Por Patrícia Almeida para o RH.com.br 
Ao iniciar o curso de Psicologia, já tinha certo que trabalharia na área de Recursos Humanos e, embora várias dúvidas e inseguranças surgissem, não parava de pesquisar ou agir: lia muito sobre o assunto, conversava com estudantes dos últimos períodos e vivia atualizando o meu currículo, é claro.
No segundo ano de curso iniciei a minha experiência no RH, especificamente no departamento de Recrutamento & Seleção de uma empresa com 500 empregados. Ao mesmo tempo em que trabalhava para aprender a ser uma boa profissional, também tentava entender o que uma organização busca em um trabalhador, afinal, além de estagiária de Psicologia, também era uma candidata a emprego.

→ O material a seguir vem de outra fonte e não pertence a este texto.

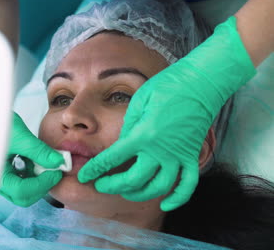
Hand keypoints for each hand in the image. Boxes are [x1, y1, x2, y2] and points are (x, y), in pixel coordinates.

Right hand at [0, 112, 63, 206]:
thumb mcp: (19, 135)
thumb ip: (39, 151)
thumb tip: (59, 162)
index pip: (21, 191)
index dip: (42, 183)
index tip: (56, 171)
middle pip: (21, 196)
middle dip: (40, 185)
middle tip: (54, 170)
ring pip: (21, 189)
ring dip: (36, 178)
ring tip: (42, 161)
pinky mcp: (1, 170)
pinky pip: (19, 179)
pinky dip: (30, 172)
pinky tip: (33, 158)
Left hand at [78, 16, 255, 210]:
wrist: (201, 82)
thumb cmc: (167, 86)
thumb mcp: (139, 101)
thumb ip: (128, 126)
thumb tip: (121, 144)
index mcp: (143, 134)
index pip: (113, 158)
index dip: (95, 169)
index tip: (84, 175)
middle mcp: (161, 150)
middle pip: (134, 180)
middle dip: (113, 186)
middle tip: (101, 185)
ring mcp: (179, 155)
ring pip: (159, 187)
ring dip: (140, 194)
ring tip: (126, 192)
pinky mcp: (192, 155)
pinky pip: (188, 184)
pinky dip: (178, 197)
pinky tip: (166, 203)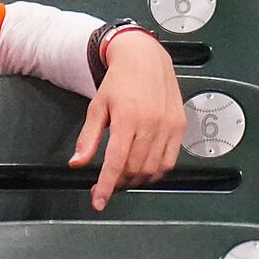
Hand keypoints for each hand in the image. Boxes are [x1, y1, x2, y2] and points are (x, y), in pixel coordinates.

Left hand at [69, 29, 185, 210]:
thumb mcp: (97, 106)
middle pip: (134, 169)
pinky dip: (155, 173)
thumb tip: (77, 162)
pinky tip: (144, 170)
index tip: (98, 202)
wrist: (145, 57)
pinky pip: (169, 162)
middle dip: (118, 183)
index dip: (106, 186)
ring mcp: (168, 126)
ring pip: (152, 170)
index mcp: (127, 118)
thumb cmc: (119, 81)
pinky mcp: (180, 127)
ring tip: (123, 177)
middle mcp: (151, 123)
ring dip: (136, 180)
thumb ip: (88, 137)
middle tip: (107, 184)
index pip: (116, 162)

A proporção do medo somente reduziu ao perceber que não era a única a ter tantas inseguranças. Com frequência, os funcionários das companhias por onde passei perguntavam: "Vem cá, para que servia aquela dinâmica?", "Nossa, quando eu respondi que tinha filhos, achei que vocês não ia me selecionar", "Eu pensei que não seria selecionado, afinal, eu não consegui resolver aquele problema". Sim, estas eram parte de uma infinidade de perguntas que as pessoas faziam.
Aos poucos, percebi que por trás deste tipo de pensamento não só das pessoas, mas também meu, existia uma crença de que somente à empresa cabe a responsabilidade por admitir um profissional. É ela quem escolhe a pessoa. Não se subestime, meu caro, porque o seu papel na conquista de um bom trabalho é essencial.
Se por um lado as organizações podem e devem melhorar os seus processos seletivos, por outro, é ao candidato que se deve uma revisão em sua atitude. Para ser um vendedor é necessário, no mínimo, conhecer sobre o produto que irá vender, saber ouvir, saber persuadir, ir além das aparências e gostar do que faz. E não será um psicólogo ou algum profissional da companhia quem irá indicar ou contraindicar alguém.
Às vezes, sem perceber a pessoa sabota a si mesma enquanto profissional. Como? Chegando atrasado porque errou o endereço; apresentando-se de boné porque o sol está quente; não demonstrando o devido interesse à vaga. Neste caso, meu caro, não adianta pular da cama com a síndrome de Hardy: "Oh dia, oh céus, oh azar!".
Para ter um bom trabalho, uma boa renda ou ser reconhecido é necessário criar um ambiente de ganha-ganha e se comprometer. A mim, candidato, cabe: entender, aprofundar e desenvolver determinado saber e demonstrá-lo com prazer à empresa, sempre lembrando que tem um futuro. Aja com ética, respeito, honestidade, indicando soluções e contribuições positivas para a área hoje, porque amanhã colherá os frutos do seu feito.
O importante mesmo é pensar que a crise não deve ser desculpa para você mesmo, porque se o seu desejo é conseguir um trabalho, seja interessado, sensível às necessidades do outro. Não pare diante das regras e políticas estabelecidas. Lute!